Please find every line in the items below that contains the word "largest" and copy each one.

** Study material follows **

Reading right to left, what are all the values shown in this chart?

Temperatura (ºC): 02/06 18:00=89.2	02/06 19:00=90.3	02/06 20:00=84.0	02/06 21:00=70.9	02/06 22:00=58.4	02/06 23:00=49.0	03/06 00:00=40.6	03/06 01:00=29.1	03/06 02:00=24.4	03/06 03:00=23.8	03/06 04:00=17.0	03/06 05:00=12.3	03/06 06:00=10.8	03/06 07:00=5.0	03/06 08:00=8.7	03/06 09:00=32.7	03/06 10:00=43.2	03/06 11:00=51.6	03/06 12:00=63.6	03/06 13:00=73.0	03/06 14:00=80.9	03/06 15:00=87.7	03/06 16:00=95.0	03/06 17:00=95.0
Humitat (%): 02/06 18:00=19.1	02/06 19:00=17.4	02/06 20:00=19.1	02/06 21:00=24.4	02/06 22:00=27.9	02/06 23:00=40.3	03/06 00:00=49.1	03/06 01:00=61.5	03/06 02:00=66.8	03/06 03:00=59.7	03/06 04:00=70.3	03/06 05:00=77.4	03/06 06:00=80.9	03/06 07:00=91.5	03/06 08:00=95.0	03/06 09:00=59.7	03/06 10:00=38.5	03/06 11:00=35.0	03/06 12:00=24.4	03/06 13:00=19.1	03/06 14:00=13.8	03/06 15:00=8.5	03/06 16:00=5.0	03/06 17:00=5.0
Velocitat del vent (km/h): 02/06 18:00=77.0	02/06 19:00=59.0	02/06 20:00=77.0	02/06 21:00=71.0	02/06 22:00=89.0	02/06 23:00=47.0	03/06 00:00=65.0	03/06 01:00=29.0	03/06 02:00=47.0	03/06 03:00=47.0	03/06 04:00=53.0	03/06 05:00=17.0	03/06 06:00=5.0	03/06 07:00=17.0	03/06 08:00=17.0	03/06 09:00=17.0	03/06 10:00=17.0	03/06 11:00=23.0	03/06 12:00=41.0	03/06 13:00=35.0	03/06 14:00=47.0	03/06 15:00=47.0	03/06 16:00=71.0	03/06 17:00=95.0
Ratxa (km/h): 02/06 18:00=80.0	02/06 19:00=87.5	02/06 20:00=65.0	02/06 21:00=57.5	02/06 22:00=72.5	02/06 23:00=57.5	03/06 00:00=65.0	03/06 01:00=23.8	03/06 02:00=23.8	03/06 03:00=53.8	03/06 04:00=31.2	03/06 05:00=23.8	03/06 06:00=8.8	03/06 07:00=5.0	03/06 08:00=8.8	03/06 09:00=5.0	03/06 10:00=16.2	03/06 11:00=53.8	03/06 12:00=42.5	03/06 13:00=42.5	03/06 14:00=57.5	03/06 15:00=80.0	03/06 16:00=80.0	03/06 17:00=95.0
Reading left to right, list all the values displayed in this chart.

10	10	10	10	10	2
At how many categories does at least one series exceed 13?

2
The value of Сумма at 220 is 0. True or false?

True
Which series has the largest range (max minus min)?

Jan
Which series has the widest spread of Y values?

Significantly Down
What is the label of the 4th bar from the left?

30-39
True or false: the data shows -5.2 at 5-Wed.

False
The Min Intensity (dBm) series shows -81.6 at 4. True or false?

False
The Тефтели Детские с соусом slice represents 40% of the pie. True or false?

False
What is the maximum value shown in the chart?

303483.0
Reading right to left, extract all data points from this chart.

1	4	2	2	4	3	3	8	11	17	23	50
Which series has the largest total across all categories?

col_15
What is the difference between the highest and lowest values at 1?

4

** End of Study material **

__Your response__:
Which series has the largest range (max minus min)?
Which series has the largest total across all categories?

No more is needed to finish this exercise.